Gordon & Rees Multi-Office Team Defeats Antitrust Claim in Iconic Phoenix Restaurant Territorial Dispute


October 2016

Gordon & Rees Phoenix partner Leon Silver, San Diego senior counsel Christina Vander Werf, and Phoenix associate Mary Curtin, along with help from Raleigh of counsel Robin Vinson successfully defeated the defendant’s antitrust challenge to their application for preliminary injunction, preventing the opening of a restaurant within our clients' designated territory. 

Gordon & Rees's clients own and operate a well-known Mexican restaurant, which has been an institution in south Phoenix for decades. After the founder’s death, the restaurant business was passed down to two of her sons and four of her grand-daughters (all sisters).

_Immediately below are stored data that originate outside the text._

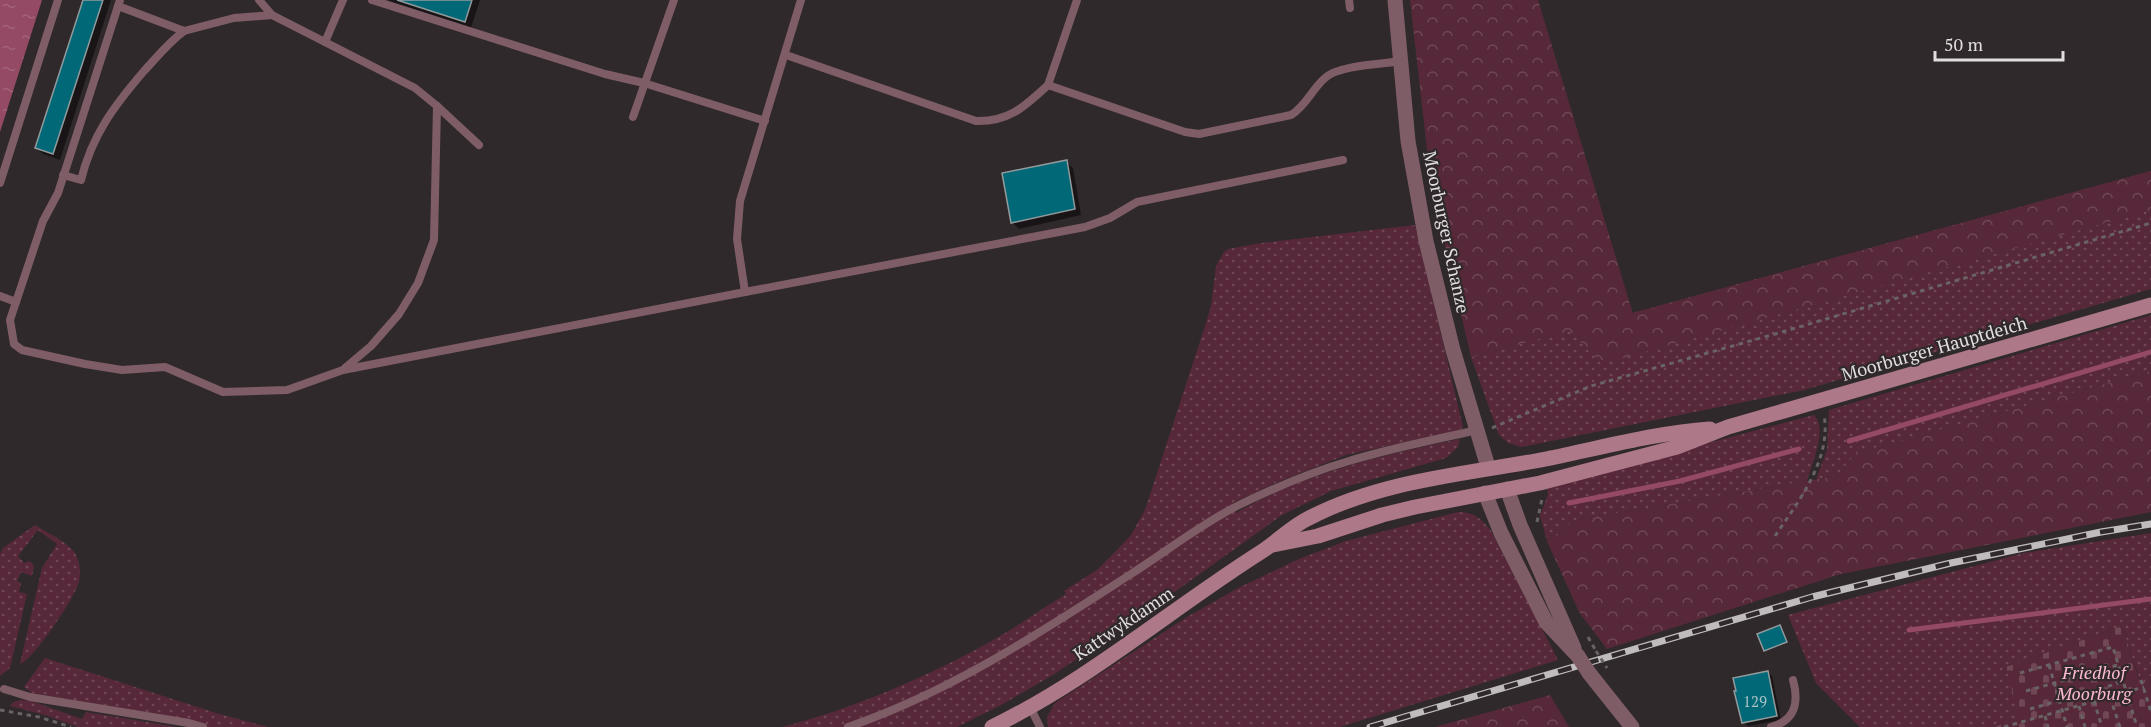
<svg xmlns="http://www.w3.org/2000/svg" width="2151" height="727" viewBox="0 0 2151 727" font-family="'PT Serif',serif">
  <defs>
    <pattern id="grass-dots" width="8" height="8" patternUnits="userSpaceOnUse" patternTransform="scale(1.5)"><rect width="8" height="8" fill="#572839"/><path d="M2 2h.1M6 6h.1" fill="none" stroke="#6f4755" stroke-width="1.8" stroke-linecap="round"/></pattern>
    <pattern id="forest-crowns" width="20" height="18" patternUnits="userSpaceOnUse" patternTransform="scale(1.5)"><rect width="20" height="18" fill="#572839"/><path d="M2 6a3 3 0 1 1 6 0M12 15a3 3 0 1 1 6 0" fill="none" stroke="#6f4755"/></pattern>
    <pattern id="cemetery-stones" width="16" height="16" patternUnits="userSpaceOnUse" patternTransform="scale(1.5)"><rect width="16" height="16" fill="#572839"/><path d="M2 7V4a2 2 0 0 1 4 0v3zM10 15v-3a2 2 0 0 1 4 0v3z" fill="#6f4755"/></pattern>
    <pattern id="water-ripples" width="26" height="14" patternUnits="userSpaceOnUse" patternTransform="scale(1.5)"><rect width="26" height="14" fill="#944a64"/><path d="M2 4q2-2 4 0t4 0M15 11q2-2 4 0t4 0" fill="none" stroke="#a3647a"/></pattern>
  </defs>
  <rect width="100%" height="100%" fill="#30292b"/>
  <g fill="url(#grass-dots)">
    <polygon points="2151,171 2151,289 1804,390 1521,447 1508,443 1499,435 1471,357"/>
    <path d="M 1415,225 L 1463,427 L 1460,430 L 1346,455 L 1273,484 L 1233,503 L 1236,513 C 1304,473 1383,455 1460,439 L 1458,447 L 1446,458 L 1331,491 L 1282,515 L 1169,596 L 1056,673 L 1003,704 L 957,727 L 782,727 C 856,708 929,676 995,639 C 1019,625 1042,609 1066,594 L 1064,591 L 1097,570 L 1115,552 L 1131,535 L 1145,510 L 1206,323 L 1211,306 L 1216,266 L 1224,252 L 1228,249 L 1261,243 Z"/>
    <polygon points="2151,315 2151,371 1857,453 1837,476 1816,479 1827,450 1829,410"/>
    <path d="M 1814,415 C 1828,429 1812,463 1807,481 L 1575,520 L 1547,541 L 1540,516 L 1548,494 L 1547,489 L 1700,445 Z"/>
    <path d="M 1458,512 C 1474,512 1482,519 1491,531 L 1558,660 L 1340,727 L 1048,727 L 1047,717 L 1055,703 L 1187,617 L 1240,587 L 1299,559 L 1346,541 Z"/>
    <path d="M 35,525 C 47,533 69,542 76,555 C 80,563 81,573 79,582 C 75,597 34,659 20,664 L 42,568 L 57,544 L 38,530 L 18,556 L 24,563 L 30,561 L 34,566 L 32,576 L 21,572 L 17,581 L 21,583 L 19,592 L 27,594 L 10,668 L 0,676 L 0,554 L 3,548 Z"/>
    <polygon points="2151,533 2151,679 2141,683 2122,626 2007,667 2020,718 1995,727 1860,727 1816,683 1788,615 2024,553"/>
    <polygon points="45,658 216,713 268,727 184,727 186,721 32,693 24,687"/>
    <polygon points="20,700 31,701 82,719 86,712 177,727 78,727 45,715 10,706 14,702"/>
  </g>
  <g fill="url(#forest-crowns)">
    <polygon points="1410,0 1538,0 1633,314 2151,171 2151,210 1602,364 1570,331 1471,357 1431,184"/>
    <polygon points="2151,371 2151,512 1841,574 1607,649 1579,612 1547,541 1575,520 1836,476 1856,453"/>
    <polygon points="1550,695 1569,727 1435,727"/>
  </g>
  <polygon fill="url(#cemetery-stones)" points="2122,626 2140,682 2151,679 2151,727 1995,727 2019,717 2006,667"/>
  <polygon fill="url(#water-ripples)" points="0,0 42,0 0,132"/>
  <g fill="#0007">
    <polygon points="84,0 111,0 60,160 43,154 36,148"/>
    <polygon points="387,0 480,0 471,28"/>
    <polygon points="1066,162 1073,168 1081,215 1019,229 1012,222"/>
    <polygon points="1781,629 1787,643 1767,651 1765,650"/>
    <polygon points="1768,672 1772,676 1781,720 1748,726 1743,722 1738,692"/>
  </g>
  <g fill="none" stroke-linecap="round" stroke-linejoin="round">
    <g stroke="#944a64" stroke-width="5">
      <polyline points="1849,441 2151,352"/>
      <polyline points="1569,503 1680,481 1799,449"/>
      <polyline points="1909,630 2151,599"/>
    </g>
  </g>
  <g fill="#016877" stroke="#919a9c" stroke-width="1.5">
    <polygon points="83,0 103,0 53,154 35,148"/>
    <polygon points="397,0 472,0 465,22"/>
    <polygon points="1067,160 1075,209 1011,223 1002,173"/>
    <polygon points="1780,625 1787,642 1764,651 1757,634"/>
    <polygon points="1768,671 1777,716 1742,723 1734,691 1736,691 1733,678"/>
  </g>
  <g fill="none" stroke-linecap="round" stroke-linejoin="round">
    <g stroke="#696365" stroke-width="3" stroke-dasharray="4.5 4.5" stroke-linecap="butt">
      <polyline points="1492,428 1591,386 1782,332 2151,223"/>
      <polyline points="1537,522 1542,499"/>
      <path d="M 1775,536 C 1798,502 1832,459 1824,415"/>
      <polyline points="1588,637 1596,651"/>
      <polyline points="2049,665 2067,727"/>
      <polyline points="2020,673 2113,647 2137,727"/>
      <polyline points="2141,680 2151,712"/>
      <polyline points="2026,691 2118,665"/>
      <polyline points="2110,697 2120,727"/>
      <polyline points="2094,701 2102,727"/>
      <polyline points="2079,706 2085,727"/>
      <polyline points="2030,709 2123,682"/>
      <polyline points="0,710 39,717 71,727"/>
      <polyline points="2045,716 2048,727"/>
      <polyline points="2004,727 2144,687"/>
    </g>
    <g stroke="#7f5d67" stroke-width="8">
      <polyline points="120,0 58,193 43,221 10,320 14,344 22,350 85,364 122,370 165,367 223,392 287,390 343,370 745,292"/>
      <polyline points="372,0 605,74 644,83 765,121"/>
      <polyline points="801,0 740,201 737,239 745,292 1085,227 1110,218 1137,202 1343,160"/>
      <path d="M 1077,0 L 1048,85 L 1185,132 L 1199,134 L 1291,115 C 1306,106 1312,89 1325,78 C 1338,65 1383,64 1402,61"/>
      <polyline points="1349,0 1350,8"/>
      <polyline points="118,6 184,31 234,18 272,15 259,0"/>
      <polyline points="272,15 415,88 437,106 434,240 418,283 399,314 371,346 345,368"/>
      <polyline points="325,42 343,0"/>
      <path d="M 786,55 L 976,121 C 1009,122 1024,107 1048,85"/>
      <polyline points="437,106 479,145"/>
      <polyline points="633,117 674,0"/>
      <path d="M 63,175 L 81,180 C 92,135 114,106 144,71 C 157,57 168,43 184,31"/>
      <polyline points="0,183 58,0"/>
      <polyline points="0,296 16,302"/>
      <polyline points="4,689 30,697 189,723 203,727"/>
      <polyline points="1030,707 1040,727"/>
      <path d="M 848,727 C 951,692 1041,632 1131,574 C 1167,551 1201,524 1239,505 C 1274,488 1311,472 1349,461 C 1391,448 1434,440 1477,430"/>
      <path d="M 1771,727 C 1796,720 1799,702 1793,680"/>
    </g>
    <g stroke="#7f5d67" stroke-width="15">
      <polyline points="1395,0 1408,141 1426,241 1453,350 1488,467"/>
      <polyline points="1507,489 1520,525 1574,648"/>
      <polyline points="1485,493 1501,533 1546,622 1578,656"/>
      <polyline points="1589,673 1632,727"/>
    </g>
    <g stroke="#ad7888" stroke-width="15">
      <polyline points="1273,545 1318,536 1382,515 1415,507 1540,483 1677,447 1728,427 2151,305"/>
      <path d="M 992,727 C 1089,680 1171,609 1261,552 C 1277,542 1292,526 1309,518 C 1382,480 1467,474 1546,459 C 1601,448 1654,433 1710,429"/>
    </g>
    <defs>
      <polyline id="rail" points="1370,727 1812,597 1951,563 2101,532 2151,524"/>
    </defs>
    <use href="#rail" stroke="#c0bbbc" stroke-width="7"/>
    <use href="#rail" stroke="#30292b" stroke-width="4.5" stroke-dasharray="14" stroke-linecap="butt"/>
    <polyline stroke="#696365" stroke-width="3" stroke-dasharray="4.5 4.5" stroke-linecap="butt" points="1596,651 1607,668"/>
    <polyline stroke="#7f5d67" stroke-width="15" points="1578,656 1589,673"/>
  </g>
  <g text-anchor="middle" dominant-baseline="central" stroke-width="4.5" stroke-linejoin="round" paint-order="stroke">
    <g font-size="15" fill="#a9c0c4">
      <text x="1755" y="701">129</text>
    </g>
    <g font-size="18" fill="#e1ddde" stroke="#30292b">
      <text transform="translate(1447 232) rotate(78)">Moorburger Schanze</text>
      <text transform="translate(1934 348) rotate(-16)">Moorburger Hauptdeich</text>
      <text transform="translate(1123 623) rotate(-34)">Kattwykdamm</text>
    </g>
    <g font-size="18" font-style="italic" fill="#fdbbcf" stroke="#30292b">
      <text x="2094" y="672">Friedhof<tspan x="2094" dy="21">Moorburg</tspan></text>
    </g>
  </g>
  <path d="M1935 51v9h128v-9" fill="none" stroke="#e1ddde" stroke-width="3"/>
  <text x="1944" y="51" font-size="18" fill="#e1ddde" stroke="#30292b" stroke-width="4.5" paint-order="stroke">50 m</text>
</svg>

One grand-daughter (the defendant) then opened a second, separately owned restaurant in north Phoenix. To avoid litigation over ownership and operation of the new restaurant, the sons and grand-daughters entered a Settlement Agreement, which established that three of the grand-daughters (our client) owned the original restaurant outright and designated exclusive territories in which the parties could open and operate restaurants of the same name with the same products.

After living under the agreement for eight years, our clients learned of their sister’s plan to open a restaurant within their territory. Subsequent investigation revealed that not only had she begun the permitting process for the construction of the restaurant, but she had purchased the real estate on which the restaurant would be built. Gordon & Rees asked the court for temporary relief and sought a preliminary and permanent injunction to prevent the violation of the agreement. The court granted temporary relief and extended it through an October 31, 2016 trial date.

The defendant filed a motion claiming the territorial division was a horizontal market allocation (ie., an agreement between competitors not to compete with each other), and was therefore a per se violation of the Sherman Act.  

The Gordon & Rees team made three arguments: first, the creation of the territories was not a type of market allocation – whether vertical or horizontal – traditionally considered a restraint on trade because the agreement did not restrict the parties from opening and operating restaurants generally, did not restrain their advertising in any manner, did not limit who they could serve, and did not restrict catering to a territory; second, the true nature of the market allocation was vertical (ie,. imposed from a third party original owner of the intellectual property), and therefore subject to the rule of reason; and, third, that even if it were a horizontal market allocation, it was ancillary to a legitimate contract; the Settlement Agreement. 

Following extensive briefing and a lengthy oral argument, the court issued a fairly detailed ruling in which it agreed with Gordon & Rees's position, finding that there was no market allocation for anti-trust purposes and that even if there were, it was ancillary to a legitimate agreement.